The Report noted that, at the time of writing, the High Needs Block of the Dedicated Schools Grant was projecting a funding gap for the end of the financial year of £18.8 millions. Both the Council and Government recognised the national context of rapidly increasing demand and a legal framework driving demand without the corresponding investment. The Chancellor, in his 2019 one-year spending review, committed an additional allocation of £700 millions into Local Authority for SEND nationally in 2020/21 and the Council’s share of this funding was confirmed at £5.5 millions.
The Report highlighted that the Council had determined to hold the SEND funding gap on the balance sheet rather than showing it as an overspend, which was in line with proposals currently being consulted upon and, subject to the outcome of this consultation, the Department for Education was proposing that from the end of 2019/20 local authorities must carry forward the whole overspend to the schools budget in future years.
Members noted that Children’s Social Care had seen a sustained increase in the number of children in care, which related more to the rate of children leaving care than to the rate of children entering care.

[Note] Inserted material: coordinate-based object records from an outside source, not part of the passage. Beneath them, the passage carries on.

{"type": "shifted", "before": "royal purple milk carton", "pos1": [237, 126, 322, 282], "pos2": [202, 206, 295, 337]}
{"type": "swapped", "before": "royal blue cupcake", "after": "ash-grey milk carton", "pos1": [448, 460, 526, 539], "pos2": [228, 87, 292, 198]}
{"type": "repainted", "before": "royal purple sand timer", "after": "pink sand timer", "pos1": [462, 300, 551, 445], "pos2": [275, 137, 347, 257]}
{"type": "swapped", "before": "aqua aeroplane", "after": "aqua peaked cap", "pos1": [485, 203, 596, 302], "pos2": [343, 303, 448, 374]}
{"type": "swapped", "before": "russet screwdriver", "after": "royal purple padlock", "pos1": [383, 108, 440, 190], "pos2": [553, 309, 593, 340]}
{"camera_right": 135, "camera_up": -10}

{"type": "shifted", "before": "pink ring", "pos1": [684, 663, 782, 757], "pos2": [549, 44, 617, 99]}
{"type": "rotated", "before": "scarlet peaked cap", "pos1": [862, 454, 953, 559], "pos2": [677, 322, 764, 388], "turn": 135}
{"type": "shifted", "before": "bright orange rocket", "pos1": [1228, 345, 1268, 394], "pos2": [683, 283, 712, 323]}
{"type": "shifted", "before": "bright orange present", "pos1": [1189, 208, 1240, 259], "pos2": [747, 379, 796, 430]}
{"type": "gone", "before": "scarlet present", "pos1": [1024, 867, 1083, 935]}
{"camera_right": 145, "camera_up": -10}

However, adolescent care entry continued to be challenging. Also, School transport and legal disbursements were areas of significant pressure.
The Report highlighted that the Public Health Nursing Service was in-sourced in 2019 and the end of year forecast position for 2019/20 was satisfactory, but costs in future years exceeded the allocated budget, which was fully funded by the Public Health Grant. Work was underway with Public Health and Corporate Services to explore how costs could be brought within budget without staffing reductions.

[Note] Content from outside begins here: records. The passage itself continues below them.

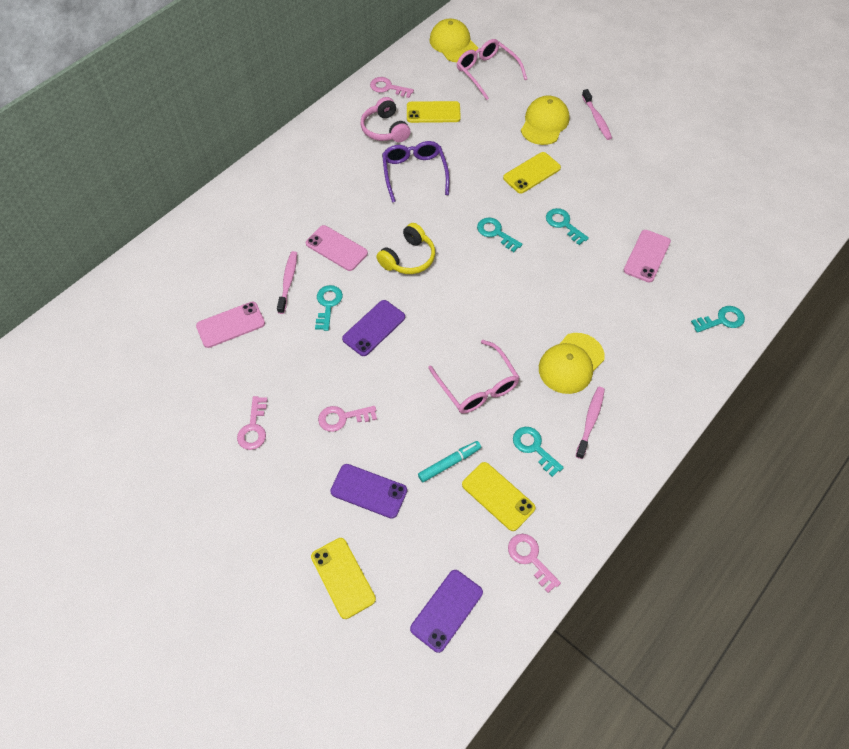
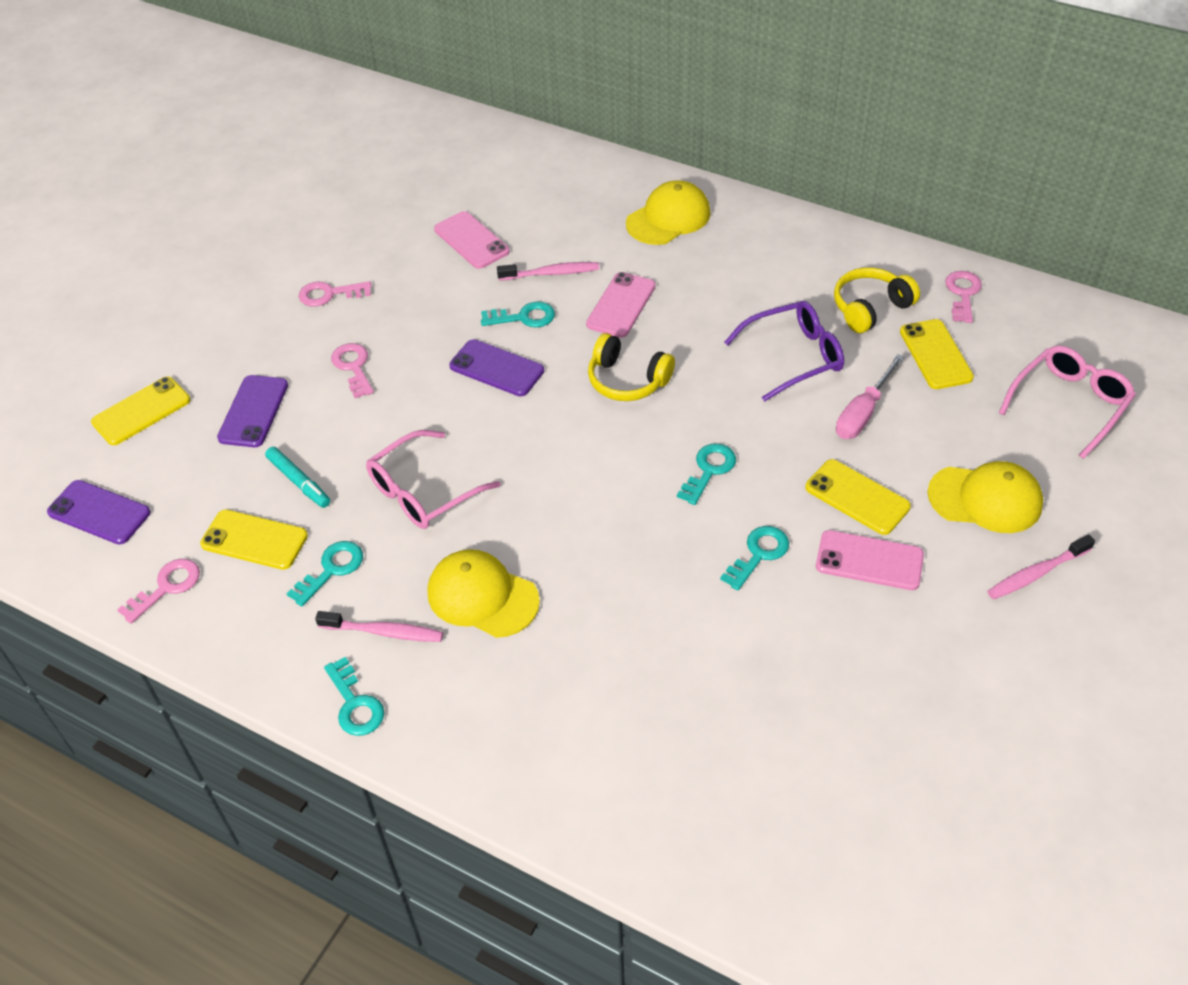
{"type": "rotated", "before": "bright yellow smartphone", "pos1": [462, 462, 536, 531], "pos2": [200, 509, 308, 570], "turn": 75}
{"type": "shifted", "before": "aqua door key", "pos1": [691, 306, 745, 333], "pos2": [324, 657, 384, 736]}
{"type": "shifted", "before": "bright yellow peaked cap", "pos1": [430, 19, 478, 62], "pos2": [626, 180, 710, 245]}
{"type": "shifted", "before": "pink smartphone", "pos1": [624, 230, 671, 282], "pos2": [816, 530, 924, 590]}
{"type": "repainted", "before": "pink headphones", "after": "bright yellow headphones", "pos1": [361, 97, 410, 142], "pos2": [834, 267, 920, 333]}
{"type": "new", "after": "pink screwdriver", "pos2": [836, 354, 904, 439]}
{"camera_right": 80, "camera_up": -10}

Members’ discussion points with Officers included:
- that adolescent care entry was higher in Devon compared to other local authorities;
- challenges in the sufficiency of placements and alternative placements; getting the right service at the right time; and the development of an ‘edge of care’ service which was hoped would impact next year;
- the staffing of Public Health Nursing; and
- that assessment of EHCPs were independently reviewed and being confident that threshold was correct.
In response to questions, the Head of Commissioning for Children’s Services advised the Committee that the contract with Young Devon to deliver Early Help for mental health services was a three-year contract which had had two one-year extensions. Being now in the final year of the contract, commissioners were considering future funding arrangements for these services. If future commissioning was taken forward in this area, normal process would be on at least a three-year funding arrangement.
It was MOVED by Councillor Hannaford, SECONDED by Councillor Sellis and
RESOLVED that the Committee welcomed the approach of commissioners to provide longer term funding arrangements for children’s mental health services through future commissioning arrangements.